▸ Work to be completed: Copy, word for word, the entries from the line containing "Q: Do you see a fence or a duck there?" through the line containing "A: No, there are no rugs or toilets.", including both of those lines.

▸ Exercise inputs:
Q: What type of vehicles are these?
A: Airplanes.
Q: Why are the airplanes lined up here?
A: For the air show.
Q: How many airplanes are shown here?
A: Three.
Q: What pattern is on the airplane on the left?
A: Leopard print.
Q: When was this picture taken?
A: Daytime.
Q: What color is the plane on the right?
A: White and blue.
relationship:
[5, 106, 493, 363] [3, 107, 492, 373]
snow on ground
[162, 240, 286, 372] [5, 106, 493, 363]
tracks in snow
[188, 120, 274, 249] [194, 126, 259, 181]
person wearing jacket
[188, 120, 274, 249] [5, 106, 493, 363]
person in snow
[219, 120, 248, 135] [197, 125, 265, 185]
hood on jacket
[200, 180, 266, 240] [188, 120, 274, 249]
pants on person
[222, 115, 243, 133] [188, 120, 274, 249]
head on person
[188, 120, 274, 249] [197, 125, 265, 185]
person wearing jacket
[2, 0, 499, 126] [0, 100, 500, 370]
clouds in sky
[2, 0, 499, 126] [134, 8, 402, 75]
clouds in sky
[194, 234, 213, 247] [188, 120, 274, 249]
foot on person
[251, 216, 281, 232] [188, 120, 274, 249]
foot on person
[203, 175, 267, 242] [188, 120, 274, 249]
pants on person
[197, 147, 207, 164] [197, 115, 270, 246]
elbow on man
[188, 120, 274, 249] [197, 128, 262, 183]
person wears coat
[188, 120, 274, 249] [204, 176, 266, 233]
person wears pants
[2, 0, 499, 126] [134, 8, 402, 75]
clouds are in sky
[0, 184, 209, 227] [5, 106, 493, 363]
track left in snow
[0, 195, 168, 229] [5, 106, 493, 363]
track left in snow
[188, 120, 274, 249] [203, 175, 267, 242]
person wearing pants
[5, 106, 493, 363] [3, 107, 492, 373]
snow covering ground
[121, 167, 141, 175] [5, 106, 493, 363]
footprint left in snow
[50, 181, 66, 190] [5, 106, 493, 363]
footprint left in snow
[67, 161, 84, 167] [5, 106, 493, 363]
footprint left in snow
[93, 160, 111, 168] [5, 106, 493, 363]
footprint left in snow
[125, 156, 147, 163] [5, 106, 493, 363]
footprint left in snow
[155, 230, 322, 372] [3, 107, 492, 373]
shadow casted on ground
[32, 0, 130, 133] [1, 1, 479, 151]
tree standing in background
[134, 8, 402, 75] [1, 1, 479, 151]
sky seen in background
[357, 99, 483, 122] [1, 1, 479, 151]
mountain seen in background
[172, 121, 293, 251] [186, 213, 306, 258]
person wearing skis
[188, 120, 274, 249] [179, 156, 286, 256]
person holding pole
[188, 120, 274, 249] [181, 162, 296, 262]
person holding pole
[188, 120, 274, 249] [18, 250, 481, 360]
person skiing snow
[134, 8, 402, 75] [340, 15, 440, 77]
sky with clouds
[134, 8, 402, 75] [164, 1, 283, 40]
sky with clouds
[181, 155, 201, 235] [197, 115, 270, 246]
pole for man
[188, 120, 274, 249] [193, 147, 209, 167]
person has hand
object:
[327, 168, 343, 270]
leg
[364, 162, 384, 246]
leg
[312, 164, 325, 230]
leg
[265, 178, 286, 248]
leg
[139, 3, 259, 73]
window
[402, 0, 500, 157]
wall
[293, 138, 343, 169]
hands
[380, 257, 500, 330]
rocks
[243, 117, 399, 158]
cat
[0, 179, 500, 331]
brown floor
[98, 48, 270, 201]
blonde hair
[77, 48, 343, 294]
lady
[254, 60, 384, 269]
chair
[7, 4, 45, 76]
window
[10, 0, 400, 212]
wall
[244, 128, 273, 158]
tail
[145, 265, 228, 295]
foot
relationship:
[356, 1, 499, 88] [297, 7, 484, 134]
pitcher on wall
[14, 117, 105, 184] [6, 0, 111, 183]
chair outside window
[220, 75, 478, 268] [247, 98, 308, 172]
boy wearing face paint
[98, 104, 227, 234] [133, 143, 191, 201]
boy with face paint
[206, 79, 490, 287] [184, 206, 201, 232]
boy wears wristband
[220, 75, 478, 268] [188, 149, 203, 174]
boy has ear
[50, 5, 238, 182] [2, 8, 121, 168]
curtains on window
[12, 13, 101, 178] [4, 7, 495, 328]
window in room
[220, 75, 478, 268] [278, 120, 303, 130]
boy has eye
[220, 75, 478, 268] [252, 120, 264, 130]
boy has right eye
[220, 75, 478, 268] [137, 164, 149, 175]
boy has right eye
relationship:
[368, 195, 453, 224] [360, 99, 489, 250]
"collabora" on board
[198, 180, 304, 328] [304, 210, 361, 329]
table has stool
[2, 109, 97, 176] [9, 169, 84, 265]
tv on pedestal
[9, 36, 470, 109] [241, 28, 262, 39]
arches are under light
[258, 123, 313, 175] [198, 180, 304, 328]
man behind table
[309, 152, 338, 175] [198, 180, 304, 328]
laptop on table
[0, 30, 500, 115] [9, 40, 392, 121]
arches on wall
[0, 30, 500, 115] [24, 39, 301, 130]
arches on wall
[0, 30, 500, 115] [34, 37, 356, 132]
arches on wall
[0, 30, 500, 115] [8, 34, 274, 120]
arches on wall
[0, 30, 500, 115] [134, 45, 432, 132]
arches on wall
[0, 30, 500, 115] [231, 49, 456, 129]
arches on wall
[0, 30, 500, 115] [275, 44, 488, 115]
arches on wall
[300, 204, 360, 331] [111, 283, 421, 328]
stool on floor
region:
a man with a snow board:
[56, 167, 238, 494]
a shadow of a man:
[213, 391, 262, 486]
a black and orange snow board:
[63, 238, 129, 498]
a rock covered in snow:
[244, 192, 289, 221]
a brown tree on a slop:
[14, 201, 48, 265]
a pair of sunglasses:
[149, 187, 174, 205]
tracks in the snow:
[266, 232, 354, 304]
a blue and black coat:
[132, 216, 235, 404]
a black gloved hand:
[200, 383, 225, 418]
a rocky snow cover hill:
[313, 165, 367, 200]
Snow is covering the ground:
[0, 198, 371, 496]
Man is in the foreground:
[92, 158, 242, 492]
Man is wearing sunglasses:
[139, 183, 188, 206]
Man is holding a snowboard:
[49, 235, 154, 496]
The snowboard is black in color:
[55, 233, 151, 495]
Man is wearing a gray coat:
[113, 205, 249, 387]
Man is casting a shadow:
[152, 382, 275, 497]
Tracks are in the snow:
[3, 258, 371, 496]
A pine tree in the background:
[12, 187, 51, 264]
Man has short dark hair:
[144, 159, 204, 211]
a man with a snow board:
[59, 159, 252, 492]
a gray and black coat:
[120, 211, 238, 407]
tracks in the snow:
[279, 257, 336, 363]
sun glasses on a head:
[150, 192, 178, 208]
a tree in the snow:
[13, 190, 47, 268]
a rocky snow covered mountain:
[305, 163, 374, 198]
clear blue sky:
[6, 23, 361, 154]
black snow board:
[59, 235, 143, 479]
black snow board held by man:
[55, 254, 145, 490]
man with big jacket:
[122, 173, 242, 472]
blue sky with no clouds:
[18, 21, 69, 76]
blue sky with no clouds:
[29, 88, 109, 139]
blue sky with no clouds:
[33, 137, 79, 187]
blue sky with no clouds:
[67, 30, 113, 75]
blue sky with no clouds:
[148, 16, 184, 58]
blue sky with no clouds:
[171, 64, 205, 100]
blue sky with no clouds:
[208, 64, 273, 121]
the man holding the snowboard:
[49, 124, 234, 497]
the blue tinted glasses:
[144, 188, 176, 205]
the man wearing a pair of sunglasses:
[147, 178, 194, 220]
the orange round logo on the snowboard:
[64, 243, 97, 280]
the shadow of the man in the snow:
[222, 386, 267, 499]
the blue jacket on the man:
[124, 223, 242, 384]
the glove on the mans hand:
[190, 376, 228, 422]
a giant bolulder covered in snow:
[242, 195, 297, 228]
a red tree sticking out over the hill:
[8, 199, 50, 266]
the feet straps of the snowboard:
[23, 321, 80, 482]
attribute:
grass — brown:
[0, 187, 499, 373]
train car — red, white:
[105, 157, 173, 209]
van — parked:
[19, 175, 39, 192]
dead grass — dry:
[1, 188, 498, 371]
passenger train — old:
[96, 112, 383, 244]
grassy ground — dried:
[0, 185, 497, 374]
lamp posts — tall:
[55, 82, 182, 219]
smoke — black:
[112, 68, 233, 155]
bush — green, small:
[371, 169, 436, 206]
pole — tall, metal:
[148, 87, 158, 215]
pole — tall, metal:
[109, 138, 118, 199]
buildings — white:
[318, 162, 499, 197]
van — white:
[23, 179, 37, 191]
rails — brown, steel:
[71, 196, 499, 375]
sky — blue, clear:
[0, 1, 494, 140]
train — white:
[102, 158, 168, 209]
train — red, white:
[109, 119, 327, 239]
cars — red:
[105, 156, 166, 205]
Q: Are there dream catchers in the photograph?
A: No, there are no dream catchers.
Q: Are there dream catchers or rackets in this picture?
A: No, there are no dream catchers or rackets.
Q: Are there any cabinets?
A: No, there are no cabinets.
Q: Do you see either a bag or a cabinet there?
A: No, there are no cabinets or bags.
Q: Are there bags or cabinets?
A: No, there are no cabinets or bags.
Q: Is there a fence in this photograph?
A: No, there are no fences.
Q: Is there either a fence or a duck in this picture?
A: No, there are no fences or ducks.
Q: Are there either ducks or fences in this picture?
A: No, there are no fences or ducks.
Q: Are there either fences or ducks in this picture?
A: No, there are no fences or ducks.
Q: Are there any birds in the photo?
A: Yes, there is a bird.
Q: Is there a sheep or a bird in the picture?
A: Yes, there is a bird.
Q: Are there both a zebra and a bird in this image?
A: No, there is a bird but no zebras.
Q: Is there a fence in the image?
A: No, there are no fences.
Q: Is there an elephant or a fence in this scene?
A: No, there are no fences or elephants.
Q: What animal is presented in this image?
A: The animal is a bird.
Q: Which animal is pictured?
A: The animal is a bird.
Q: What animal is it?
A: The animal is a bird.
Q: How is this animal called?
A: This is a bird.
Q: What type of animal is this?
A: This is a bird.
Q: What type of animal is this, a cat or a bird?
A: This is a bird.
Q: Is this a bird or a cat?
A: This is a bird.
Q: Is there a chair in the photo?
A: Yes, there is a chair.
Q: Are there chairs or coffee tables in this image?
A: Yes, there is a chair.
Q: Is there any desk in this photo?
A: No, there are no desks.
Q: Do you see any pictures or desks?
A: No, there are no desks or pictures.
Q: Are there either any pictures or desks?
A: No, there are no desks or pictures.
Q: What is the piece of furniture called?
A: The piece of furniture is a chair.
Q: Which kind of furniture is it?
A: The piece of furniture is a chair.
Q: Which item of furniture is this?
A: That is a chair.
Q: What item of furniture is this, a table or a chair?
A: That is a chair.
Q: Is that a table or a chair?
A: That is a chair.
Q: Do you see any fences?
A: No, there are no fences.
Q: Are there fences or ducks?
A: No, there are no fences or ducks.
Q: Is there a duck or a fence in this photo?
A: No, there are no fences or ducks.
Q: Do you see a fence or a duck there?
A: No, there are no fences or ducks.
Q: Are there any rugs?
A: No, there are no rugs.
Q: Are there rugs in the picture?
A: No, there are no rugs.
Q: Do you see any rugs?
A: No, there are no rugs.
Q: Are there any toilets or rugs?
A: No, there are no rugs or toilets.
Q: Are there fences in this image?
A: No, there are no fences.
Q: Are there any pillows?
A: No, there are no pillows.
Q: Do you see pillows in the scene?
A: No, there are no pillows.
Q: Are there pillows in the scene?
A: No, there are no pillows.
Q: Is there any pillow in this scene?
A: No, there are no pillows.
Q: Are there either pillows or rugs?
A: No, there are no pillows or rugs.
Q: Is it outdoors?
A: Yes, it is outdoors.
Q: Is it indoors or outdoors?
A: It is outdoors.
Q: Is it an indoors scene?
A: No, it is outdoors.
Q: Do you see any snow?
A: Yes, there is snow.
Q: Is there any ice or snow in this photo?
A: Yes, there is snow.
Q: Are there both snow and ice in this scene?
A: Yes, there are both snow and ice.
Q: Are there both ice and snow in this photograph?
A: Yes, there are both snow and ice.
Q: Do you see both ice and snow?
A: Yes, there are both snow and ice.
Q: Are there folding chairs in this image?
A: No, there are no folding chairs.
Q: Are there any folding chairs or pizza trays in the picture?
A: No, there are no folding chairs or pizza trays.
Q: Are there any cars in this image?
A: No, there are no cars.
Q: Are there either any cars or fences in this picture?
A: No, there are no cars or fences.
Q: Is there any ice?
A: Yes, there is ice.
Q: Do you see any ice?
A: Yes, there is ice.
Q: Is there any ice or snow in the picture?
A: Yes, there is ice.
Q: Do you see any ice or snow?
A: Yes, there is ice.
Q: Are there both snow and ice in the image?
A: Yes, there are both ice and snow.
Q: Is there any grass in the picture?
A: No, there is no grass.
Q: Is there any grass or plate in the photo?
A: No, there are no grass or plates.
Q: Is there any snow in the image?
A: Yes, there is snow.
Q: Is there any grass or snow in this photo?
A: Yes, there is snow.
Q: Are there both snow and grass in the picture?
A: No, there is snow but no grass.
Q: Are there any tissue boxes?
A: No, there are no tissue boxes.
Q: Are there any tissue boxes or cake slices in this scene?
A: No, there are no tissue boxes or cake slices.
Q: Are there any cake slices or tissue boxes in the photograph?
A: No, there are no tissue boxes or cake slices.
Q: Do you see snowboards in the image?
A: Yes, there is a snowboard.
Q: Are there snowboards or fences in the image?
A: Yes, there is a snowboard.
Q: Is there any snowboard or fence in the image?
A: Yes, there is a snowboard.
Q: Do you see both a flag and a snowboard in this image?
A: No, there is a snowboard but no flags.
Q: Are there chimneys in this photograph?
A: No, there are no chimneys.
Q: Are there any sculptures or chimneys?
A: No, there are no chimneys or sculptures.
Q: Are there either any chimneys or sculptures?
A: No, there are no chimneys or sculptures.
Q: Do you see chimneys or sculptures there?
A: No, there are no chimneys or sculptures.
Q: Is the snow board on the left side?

▸ Answer below:
Q: Do you see a fence or a duck there?
A: No, there are no fences or ducks.
Q: Are there any rugs?
A: No, there are no rugs.
Q: Are there rugs in the picture?
A: No, there are no rugs.
Q: Do you see any rugs?
A: No, there are no rugs.
Q: Are there any toilets or rugs?
A: No, there are no rugs or toilets.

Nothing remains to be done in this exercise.